Volume 1 - Stone Age to 1914
Research into the early history of Hayes was a voyage of discovery in which long forgotten archives were discovered and fascinating people encountered, who stimulated my enthusiasm for the people who once lived in Hayes. One highlight was a trip to Scotland, starting at Aberdeen University, moving to the North Highland Archives and finishing at Rattar. In the Fraser papers in Aberdeen can be found incredible details of the life of the villagers in Hayes over a period from the 1770s until Miss Marianne Fraser’s death at Hayes Grove in 1852. At Rattar the engaging Miss Finlayson provided wonderful anecdotes about the earlier history of the Traill family of Hayes Place.
It was easy to be sidetracked as people’s history unfolded and some like the eccentric Revd Thomas Hussey, Rector of Hayes 1831-54, became a detective story as I tried to discover why a man from an aristocratic background ended his life in penniless exile.
With my interest in early schooling, Beatrice Russell and Grace Knopp, gave the pupils’ view before the First World War and William Plant’s family added to my knowledge of the man who was headmaster from 1874 – 1919.
Included in Volume 1:
- The development of the manors of Baston and Pickhurst. The painting shows Pickhurst Manor from a watercolour in 1841.
(Painting: Kadwell Portfolio, Bromley Library Archives from St Mary the Virgin, Hayes Church)
- The growing importance of Hayes Place, especially from the time of Prime Minister, William Pitt, Earl of Chatham who bought the house in 1754 and died there in 1778. His son, William Pitt the Younger, was born at Hayes Place in 1759 and became the youngest prime minister ever in 1783.
- Life of the villagers, care for the poor, the workhouse and the village school. One of the earliest Hayes Village School photographs shows Mrs Eliza Plant who became head of the Infants in 1874 and Revd George Varenne Reed who died in 1887.
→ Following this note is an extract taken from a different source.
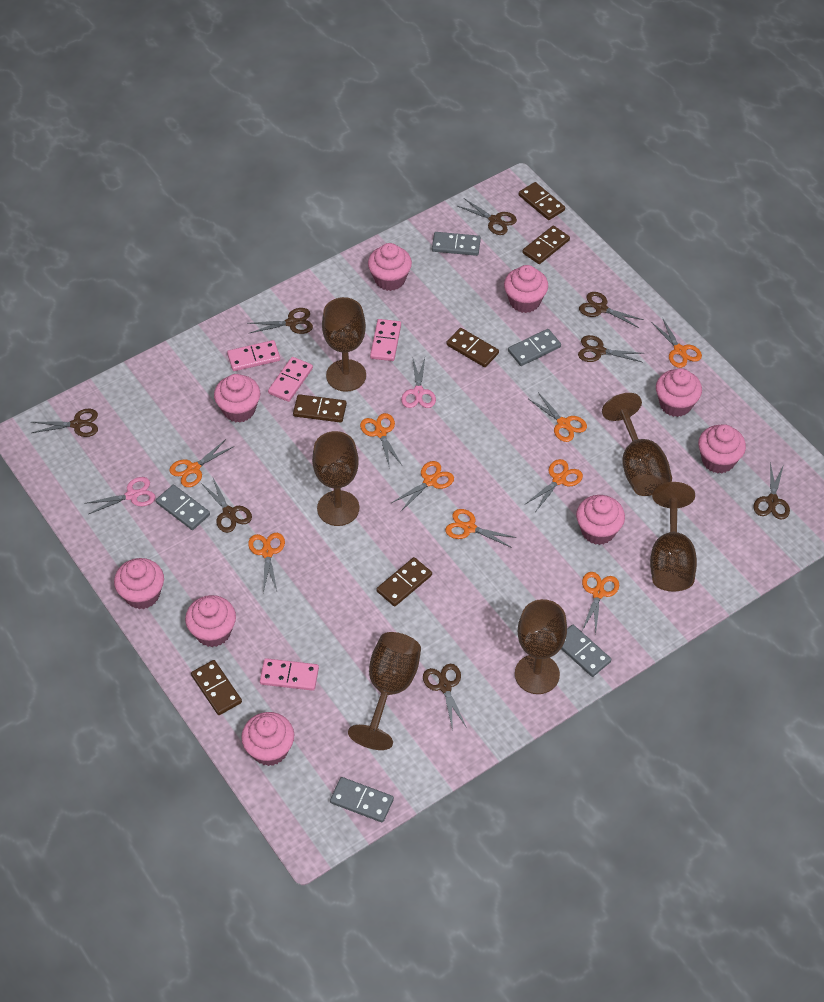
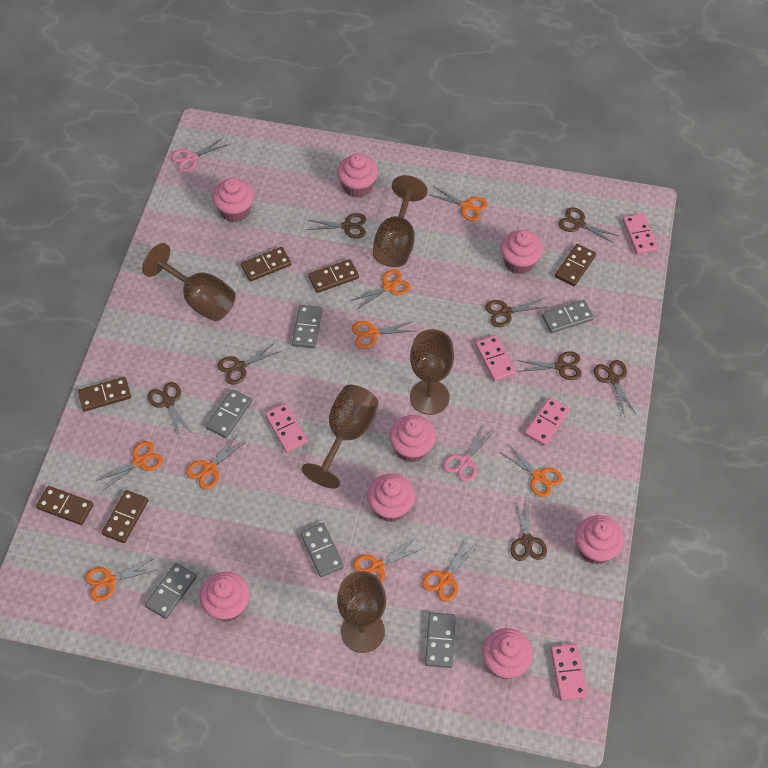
brown goblet: [312,431,359,526] [322,297,366,392] [348,632,421,750] [515,599,567,694] [602,393,672,496] [650,482,697,592] = 6 -> [142,243,236,321] [301,385,378,488] [337,571,386,653] [373,175,427,267] [410,329,454,415] = 5
grey domino: [156,485,210,530] [330,777,394,823] [432,232,481,256] [508,329,561,366] [561,625,611,677] = 5 -> [145,563,197,619] [206,389,252,438] [292,305,323,349] [300,523,344,577] [425,612,456,668] [542,300,594,333] = 6
pink cupcake: [114,558,164,609] [185,595,236,647] [214,374,260,423] [241,712,294,766] [368,243,412,291] [504,265,548,313] [576,495,625,545] [656,368,702,417] [698,424,746,474] = 9 -> [200,572,250,622] [212,178,254,222] [337,153,378,198] [367,474,415,522] [389,415,436,463] [482,628,533,679] [500,230,543,274] [575,515,624,564] = 8
pink domino: [227,340,280,371] [260,658,319,691] [268,357,313,402] [370,319,401,361] = 4 -> [265,403,308,453] [475,335,516,382] [524,397,570,446] [551,644,588,701] [622,213,658,254] = 5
(Photograph: Miss M Fuller)
- The efffect of wars, including the Napoleonic War, and recruitment into the army and navy.
- Transport changes, including the arrival of the motor car and the coming of the railway. The 1900 Stirling Panhard was one of the many cars owned by Everard Hambro of Hayes Place.
(Photograph: R Manning)
- The development of the church, effect of the reformation under King Henry VIII, controversies in the seventeenth century and the Victorian enlargements designed by George Gilbert Scott and his son John Oldrid. The painting shows the Early Victorian Hayes Church.
(Painting: Hayes Church Archives)
Notable people who have lived in Hayes
- Robert Hall, Master of the Grocer’s Livery Company 1604
- Cuthbert Burbage (link to the Globe Theatre and William Shakespeare)
- Elizabeth Montague, ‘Queen of the Blue Stockings’
- William Pitt the Elder, Earl of Chatham and his son William, youngest Prime Minister
- John Bowdler at Pickhurst Manor 1791 to 1813
- Vicary Gibbs of Hayes Court, Chief Justice of the Common Pleas
(Drawing: Kadwell Portfolio, Bromley Library Archives)
- John F Mclennan at Hawthorndene from 1875, a Scottish lawyer and ethnologist
- Edward Wilson of Hayes Place, founder of the Colonial Institute 1868
- Lord Sackville Cecil, engineer, chairman of Exchange Telegraph Company
(Photograph: Kadwell Portfolio, Bromley Library Archives)
- Sir Everard Hambro, banker
- Henry Wellcome, co-founder of Burroughs and Wellcome
- Charles Simpson RA, artist
A few of the interesting facts from this volume
Some of the earliest known oil painted wooden panels, dating from the late 15th century, were discovered at Baston Manor and are now held by the Society of Antiquaries.
Thomas Worsdell, born in Hayes in 1788, made the tender for Stephenson’s locomotive, the Rocket.
(Drawing: Trevor Woodman, 1982)
Miss Wilhelmina Traill of Hayes Place became the first woman proprietor of the Royal Institution in 1805. She also introduced the plant Brugmansia Sanguinea (Red Angel’s Trumpets) into England, cultivated from seed brought from Ecuador.
Revd Thomas John Hussey, Rector of Hayes, 1831-1854, was the first astronomer to suggest the existence of a planet (later called Neptune) beyond Uranus.
(Drawing: Hayes Rectory in 1851 by Miss Wilhelmina Traill, Kadwell Portfolio, Bromley Library Archives)
Arthur Kinnaird, who lived at Pickhurst Manor as a teenager, became the first President of the Football Association.
Edward Wilson of Hayes Place introduced the steam plough to Hayes, Bromley and the local area in 1870.
Hayes Common was one of the first management schemes to be registered under the Metropolitan Commons Act of 1866.